I am profiling performance of a piece of Python code, using a line profiler.
In the code, I have a numpy array tt
of shape (106906,) and dtype=int64
. With the help of the profiler, I find that the the second line below mask[tt]=True
is quite slow. Is there anyway to accelerate it? I am on Python 3 if that matters.
mask = np.zeros(100000, dtype='bool')
mask[tt] = True
You can use Numba as @orlevii has suggested:
from numba import njit
@njit
def f(mask,tt):
mask[tt] = True
#Test:
mask = np.zeros(1000000, dtype='bool')
tt = np.random.randint(0,1000000,106906)
f(mask,tt)
A simple %%timeit
check suggests that you should expect roughly 3 times faster execution.
Further speed-up can be achieved by utilizing the GPU. An example of how to do it with PyTorch:
import torch
mask = torch.zeros(1000000).type(torch.cuda.FloatTensor)

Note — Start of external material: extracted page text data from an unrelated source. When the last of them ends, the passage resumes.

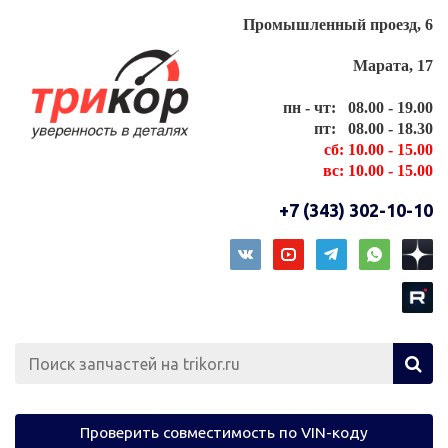
Промышленный проезд, 6
Марата, 17
пн - чт: 08.00 - 19.00
пт: 08.00 - 18.30
сб: 10.00 - 15.00
вс: 10.00 - 15.00
+7 (343) 302-10-10
Проверить совместимость по VIN-коду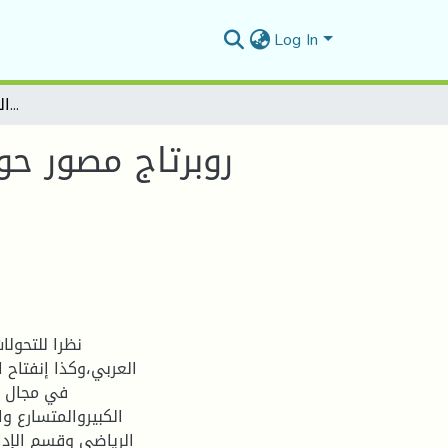
Log In
روبرتاج مصور حول مخبر حوكمة الإعلام الرياضي والتسيير الرياضي في الجزائر
روبرتاج مصور حو
نظرا للتحولا
العربي،وكذا إنفتاح 
في مجال ال
الكبيروالمتسارع و
الرياضي وقسم الإدار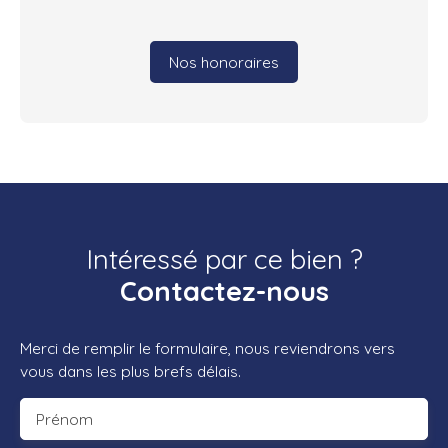
Nos honoraires
Intéressé par ce bien ?
Contactez-nous
Merci de remplir le formulaire, nous reviendrons vers
vous dans les plus brefs délais.
Prénom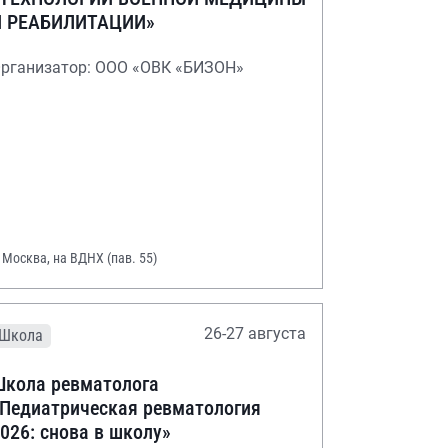
И РЕАБИЛИТАЦИИ»
рганизатор: ООО «ОВК «БИЗОН»
. Москва, на ВДНХ (пав. 55)
26-27 августа
Школа
кола ревматолога
Педиатрическая ревматология
026: снова в школу»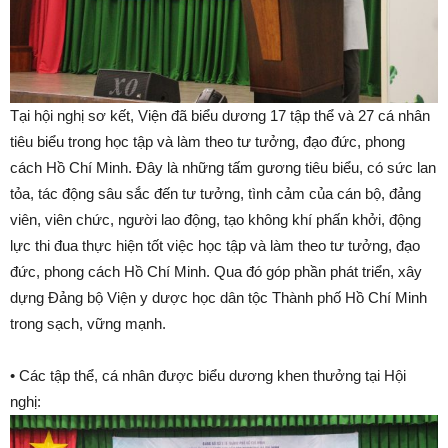
Tại hội nghị sơ kết, Viện đã biểu dương 17 tập thể và 27 cá nhân
tiêu biểu trong học tập và làm theo tư tưởng, đạo đức, phong
cách Hồ Chí Minh. Đây là những tấm gương tiêu biểu, có sức lan
tỏa, tác động sâu sắc đến tư tưởng, tình cảm của cán bộ, đảng
viên, viên chức, người lao động, tạo không khí phấn khởi, động
lực thi đua thực hiện tốt việc học tập và làm theo tư tưởng, đạo
đức, phong cách Hồ Chí Minh. Qua đó góp phần phát triển, xây
dựng Đảng bộ Viện y dược học dân tộc Thành phố Hồ Chí Minh
trong sạch, vững mạnh.
• Các tập thể, cá nhân được biểu dương khen thưởng tại Hội
nghị: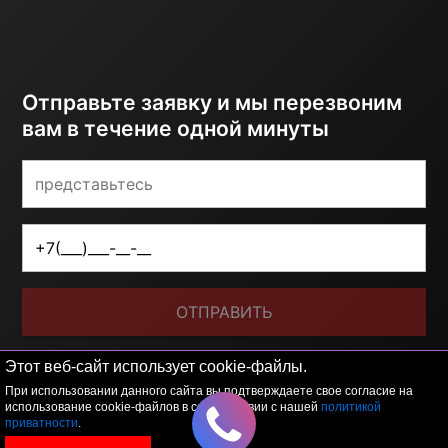
Отправьте заявку и мы перезвоним
вам в течение одной минуты
ОТПРАВИТЬ
Я принимаю условия
политики обработки
Этот веб-сайт использует cookie-файлы.
персональных данных
При использовании данного сайта вы подтверждаете свое согласие на
использование cookie-файлов в соответствии с нашей
политикой
приватности
.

tt = torch.randint(0,1000000,torch.Size([106906])).type(torch.cuda.LongTensor)
mask[tt] = True
Note that here we use a torch.Tensor
object which is the equivalent of numpy.ndarray
in PyTorch. Code will run only if you have a GPU (of NVIDIA) with CUDA. Expect x30 speed-up w.r.t your original code on Tesla V100-SXM2.